_Information provided_:
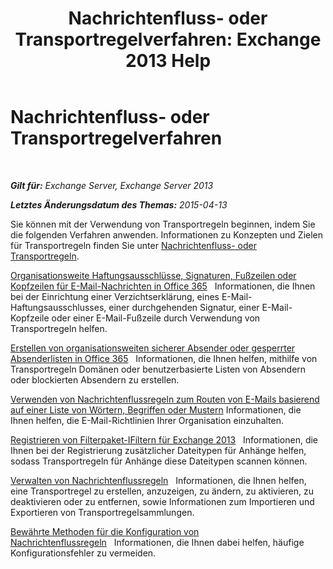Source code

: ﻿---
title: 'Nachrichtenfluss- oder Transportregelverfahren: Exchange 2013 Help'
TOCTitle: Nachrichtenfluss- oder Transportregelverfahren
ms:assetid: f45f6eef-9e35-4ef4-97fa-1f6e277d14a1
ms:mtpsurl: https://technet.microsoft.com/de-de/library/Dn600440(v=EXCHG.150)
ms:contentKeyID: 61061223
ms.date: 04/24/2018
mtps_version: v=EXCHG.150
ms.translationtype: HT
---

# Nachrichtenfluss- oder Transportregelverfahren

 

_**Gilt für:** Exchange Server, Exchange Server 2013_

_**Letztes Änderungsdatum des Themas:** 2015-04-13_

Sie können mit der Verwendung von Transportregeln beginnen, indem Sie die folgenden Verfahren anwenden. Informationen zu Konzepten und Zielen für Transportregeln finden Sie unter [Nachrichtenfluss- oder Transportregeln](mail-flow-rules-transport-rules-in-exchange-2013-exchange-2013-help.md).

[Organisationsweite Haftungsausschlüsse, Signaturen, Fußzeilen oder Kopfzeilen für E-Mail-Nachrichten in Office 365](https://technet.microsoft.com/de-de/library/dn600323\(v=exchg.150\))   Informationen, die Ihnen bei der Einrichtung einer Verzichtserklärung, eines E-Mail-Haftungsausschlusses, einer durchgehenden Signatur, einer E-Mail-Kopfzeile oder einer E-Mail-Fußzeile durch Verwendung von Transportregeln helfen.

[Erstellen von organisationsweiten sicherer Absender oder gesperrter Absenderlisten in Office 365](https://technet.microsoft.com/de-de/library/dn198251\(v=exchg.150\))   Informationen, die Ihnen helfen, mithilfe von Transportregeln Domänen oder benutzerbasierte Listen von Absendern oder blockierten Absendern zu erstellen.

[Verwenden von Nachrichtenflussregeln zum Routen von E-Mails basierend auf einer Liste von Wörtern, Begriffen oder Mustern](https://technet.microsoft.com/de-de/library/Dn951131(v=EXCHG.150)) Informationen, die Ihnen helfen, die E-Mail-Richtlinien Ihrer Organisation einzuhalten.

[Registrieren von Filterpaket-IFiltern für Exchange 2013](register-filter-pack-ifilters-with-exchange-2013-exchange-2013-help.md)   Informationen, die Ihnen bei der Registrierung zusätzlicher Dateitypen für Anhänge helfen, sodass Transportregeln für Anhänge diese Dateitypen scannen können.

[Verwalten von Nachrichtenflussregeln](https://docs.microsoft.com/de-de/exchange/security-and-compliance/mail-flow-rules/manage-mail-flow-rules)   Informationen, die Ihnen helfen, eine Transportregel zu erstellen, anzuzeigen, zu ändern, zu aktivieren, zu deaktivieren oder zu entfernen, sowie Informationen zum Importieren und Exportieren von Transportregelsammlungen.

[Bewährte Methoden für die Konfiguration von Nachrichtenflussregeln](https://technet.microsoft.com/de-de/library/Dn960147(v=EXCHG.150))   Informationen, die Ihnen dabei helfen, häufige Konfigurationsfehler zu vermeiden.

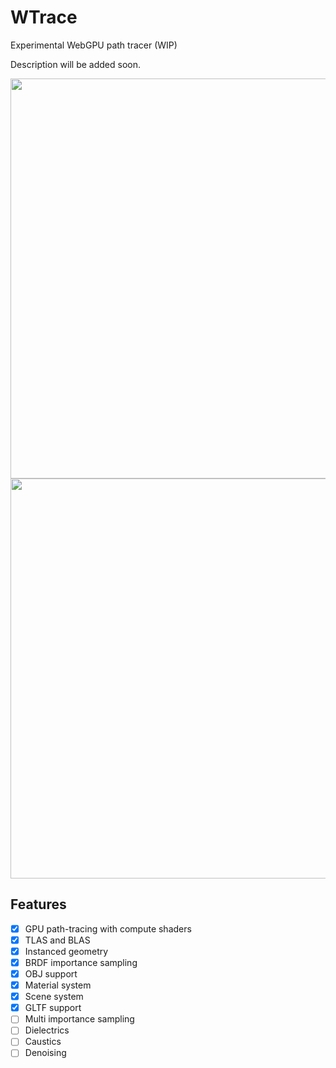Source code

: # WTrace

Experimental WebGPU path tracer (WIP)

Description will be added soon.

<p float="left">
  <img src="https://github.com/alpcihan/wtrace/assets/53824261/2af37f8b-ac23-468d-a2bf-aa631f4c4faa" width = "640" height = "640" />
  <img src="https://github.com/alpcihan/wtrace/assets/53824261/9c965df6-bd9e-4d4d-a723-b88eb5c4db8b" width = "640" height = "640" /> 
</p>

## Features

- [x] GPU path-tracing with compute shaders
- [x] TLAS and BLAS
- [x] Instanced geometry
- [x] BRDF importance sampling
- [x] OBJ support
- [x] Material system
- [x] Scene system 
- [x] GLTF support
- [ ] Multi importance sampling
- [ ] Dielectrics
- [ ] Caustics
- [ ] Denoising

_Exercise brief_:
Give back the material above exactly, with each picture removed.

_Written answer_:
Source code

: ﻿---
title: 'Nachrichtenfluss- oder Transportregelverfahren: Exchange 2013 Help'
TOCTitle: Nachrichtenfluss- oder Transportregelverfahren
ms:assetid: f45f6eef-9e35-4ef4-97fa-1f6e277d14a1
ms:mtpsurl: https://technet.microsoft.com/de-de/library/Dn600440(v=EXCHG.150)
ms:contentKeyID: 61061223
ms.date: 04/24/2018
mtps_version: v=EXCHG.150
ms.translationtype: HT
---

# Nachrichtenfluss- oder Transportregelverfahren

 

_**Gilt für:** Exchange Server, Exchange Server 2013_

_**Letztes Änderungsdatum des Themas:** 2015-04-13_

Sie können mit der Verwendung von Transportregeln beginnen, indem Sie die folgenden Verfahren anwenden. Informationen zu Konzepten und Zielen für Transportregeln finden Sie unter [Nachrichtenfluss- oder Transportregeln](mail-flow-rules-transport-rules-in-exchange-2013-exchange-2013-help.md).

[Organisationsweite Haftungsausschlüsse, Signaturen, Fußzeilen oder Kopfzeilen für E-Mail-Nachrichten in Office 365](https://technet.microsoft.com/de-de/library/dn600323\(v=exchg.150\))   Informationen, die Ihnen bei der Einrichtung einer Verzichtserklärung, eines E-Mail-Haftungsausschlusses, einer durchgehenden Signatur, einer E-Mail-Kopfzeile oder einer E-Mail-Fußzeile durch Verwendung von Transportregeln helfen.

[Erstellen von organisationsweiten sicherer Absender oder gesperrter Absenderlisten in Office 365](https://technet.microsoft.com/de-de/library/dn198251\(v=exchg.150\))   Informationen, die Ihnen helfen, mithilfe von Transportregeln Domänen oder benutzerbasierte Listen von Absendern oder blockierten Absendern zu erstellen.

[Verwenden von Nachrichtenflussregeln zum Routen von E-Mails basierend auf einer Liste von Wörtern, Begriffen oder Mustern](https://technet.microsoft.com/de-de/library/Dn951131(v=EXCHG.150)) Informationen, die Ihnen helfen, die E-Mail-Richtlinien Ihrer Organisation einzuhalten.

[Registrieren von Filterpaket-IFiltern für Exchange 2013](register-filter-pack-ifilters-with-exchange-2013-exchange-2013-help.md)   Informationen, die Ihnen bei der Registrierung zusätzlicher Dateitypen für Anhänge helfen, sodass Transportregeln für Anhänge diese Dateitypen scannen können.

[Verwalten von Nachrichtenflussregeln](https://docs.microsoft.com/de-de/exchange/security-and-compliance/mail-flow-rules/manage-mail-flow-rules)   Informationen, die Ihnen helfen, eine Transportregel zu erstellen, anzuzeigen, zu ändern, zu aktivieren, zu deaktivieren oder zu entfernen, sowie Informationen zum Importieren und Exportieren von Transportregelsammlungen.

[Bewährte Methoden für die Konfiguration von Nachrichtenflussregeln](https://technet.microsoft.com/de-de/library/Dn960147(v=EXCHG.150))   Informationen, die Ihnen dabei helfen, häufige Konfigurationsfehler zu vermeiden.

Source code

: # WTrace

Experimental WebGPU path tracer (WIP)

Description will be added soon.

<p float="left">
  <img src="https://github.com/alpcihan/wtrace/assets/53824261/2af37f8b-ac23-468d-a2bf-aa631f4c4faa" width = "640" height = "640" />
  <img src="https://github.com/alpcihan/wtrace/assets/53824261/9c965df6-bd9e-4d4d-a723-b88eb5c4db8b" width = "640" height = "640" /> 
</p>

## Features

- [x] GPU path-tracing with compute shaders
- [x] TLAS and BLAS
- [x] Instanced geometry
- [x] BRDF importance sampling
- [x] OBJ support
- [x] Material system
- [x] Scene system 
- [x] GLTF support
- [ ] Multi importance sampling
- [ ] Dielectrics
- [ ] Caustics
- [ ] Denoising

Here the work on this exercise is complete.